Where a picture appears, leave it out; copy everything else in the records exactly.

BEGIN Input data

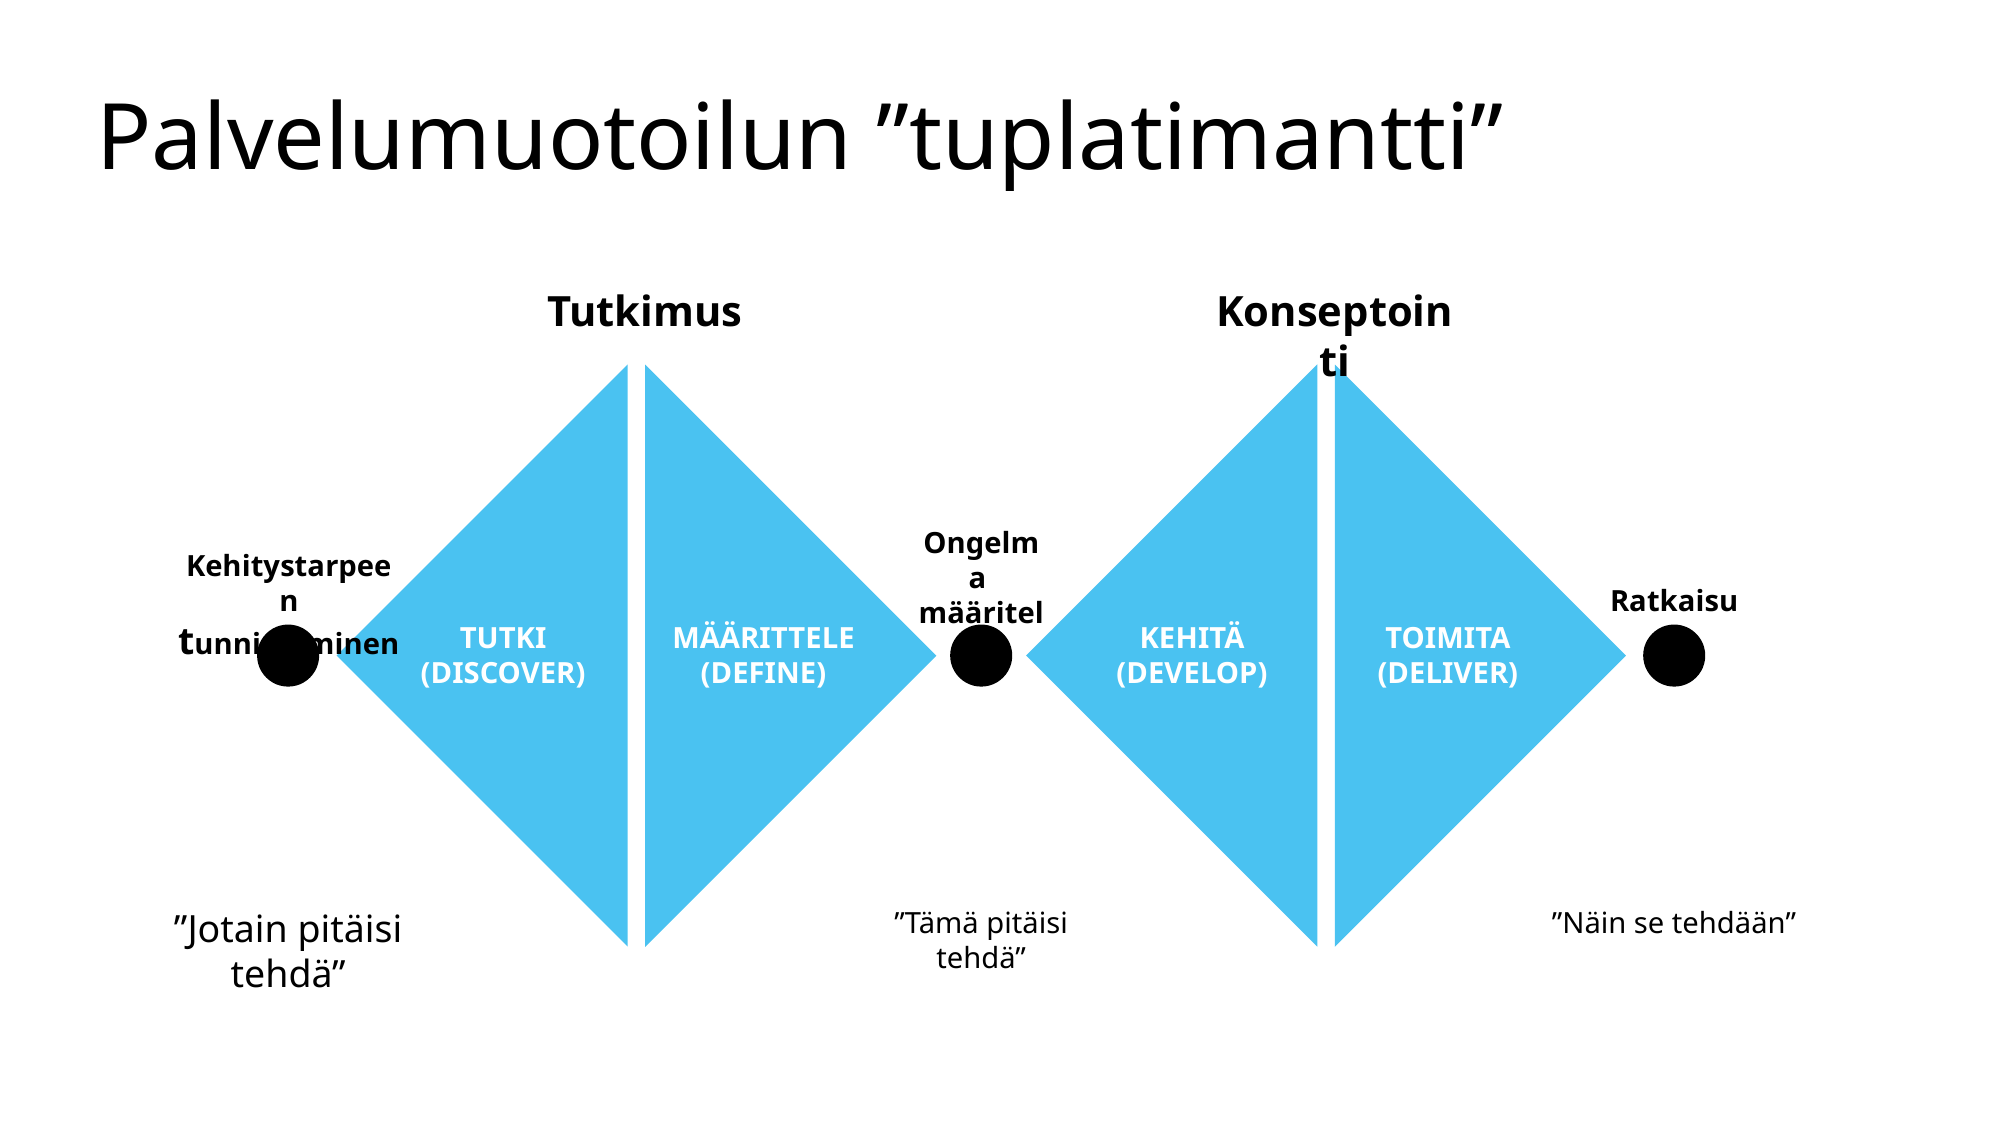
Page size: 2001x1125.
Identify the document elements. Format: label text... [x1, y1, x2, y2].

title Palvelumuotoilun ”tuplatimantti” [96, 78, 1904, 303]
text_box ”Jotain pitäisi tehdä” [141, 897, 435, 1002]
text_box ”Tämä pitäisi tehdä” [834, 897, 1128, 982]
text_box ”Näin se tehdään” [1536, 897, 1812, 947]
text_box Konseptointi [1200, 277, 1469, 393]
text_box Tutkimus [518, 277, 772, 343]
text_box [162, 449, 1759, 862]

END Input data

§ Answer to the problem:
Page size: 2001x1125.
Identify the document elements. Format: label text... [x1, y1, x2, y2].

title Palvelumuotoilun ”tuplatimantti” [96, 78, 1904, 303]
text_box ”Jotain pitäisi tehdä” [141, 897, 435, 1002]
text_box ”Tämä pitäisi tehdä” [834, 897, 1128, 982]
text_box ”Näin se tehdään” [1536, 897, 1812, 947]
text_box Konseptointi [1200, 277, 1469, 393]
text_box Tutkimus [518, 277, 772, 343]
text_box [162, 449, 1759, 862]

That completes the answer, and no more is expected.